Alternatively, you could consider the case of former San Francisco District Attorney Chesa Boudin, who was elected on a moderate reform platform. The local police department reacted with snarling outrage to his attempts to impose accountability, engaging in a quiet work slowdown in a clear attempt at inciting a “law and order” moral panic. For instance, when Boudin busted a burglary ring, the police refused to help him carry the evidence, forcing him to rent a U-Haul to cart out the criminals. This campaign from the police worked: Boudin was recently removed in a recall campaign heavily backed by police groups, and the new district attorney has dismantled most of his accountability measures.
Or consider when New York cops arrested the mayor’s daughter during the George Floyd protests, and a police union published her sensitive personal details online. Mayor Bill de Blasio got the message loud and clear—just one hour later, he instructed protesters that it was time to go home.

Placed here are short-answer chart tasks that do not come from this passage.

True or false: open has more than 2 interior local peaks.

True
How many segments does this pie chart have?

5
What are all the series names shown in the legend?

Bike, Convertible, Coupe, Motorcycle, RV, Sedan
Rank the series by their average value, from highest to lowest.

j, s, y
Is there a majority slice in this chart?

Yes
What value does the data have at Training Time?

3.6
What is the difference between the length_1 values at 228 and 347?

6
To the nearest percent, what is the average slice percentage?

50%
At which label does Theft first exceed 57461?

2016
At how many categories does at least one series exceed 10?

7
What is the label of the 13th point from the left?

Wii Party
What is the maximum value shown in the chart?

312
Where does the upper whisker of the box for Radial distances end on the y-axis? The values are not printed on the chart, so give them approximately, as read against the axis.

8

This kind of behavior should be a screaming emergency for any kind of democracy, regardless of its political coloration. It violates every principle of democratic legitimacy for the government’s armed agents to openly meddle in politics, conduct apparently fraudulent witch hunts into those who investigate their corruption, or threaten the families of elected officials who are supposed to control them.
The danger is well illustrated by documents from the Claremont Institute—basically the intellectual front of the quasi-fascist MAGA movement—obtained by Christian Vanderbrouk at The Bulwark. In mid-2020, the institute published a “79 Days to Inauguration” report, a bloody political fantasy amounting to an “instruction manual for how Trump partisans at all levels of government—aided by citizen ‘posses’ of Proud Boys and Oath Keepers—could, quite literally, round up opposition activists, kill their leaders, and install Donald Trump for a second term in office,” Vanderbrouk writes.
Sheriffs in particular are key to this ongoing conspiracy against the American republic. Claremont has a “Sheriffs Fellowship” it started in 2021, because, according to a fundraising letter, “our nation’s conservative movement needs a countervailing network of uncorrupted law enforcement officials … officers not beholden to the centralized … bureaucracies of federal or state governments, nor the vicissitudes of easily pressured city officials.”
In other words, they want Villanueva-style police insurrection all across the nation to subordinate elected officials, install a right-wing dictator, and carry out violent political repression against anyone who protests.
Luckily for Los Angeles, Villanueva is facing an election this year, and he is thus far polling behind his challenger, retired Long Beach police chief Robert Luna. But that is just one department among thousands. If centrists and moderate liberals knew what was good for them, they would stop fussing about abolitionists, stop proposing to give the police more money, and instead focus their attention on the people plotting to kill them.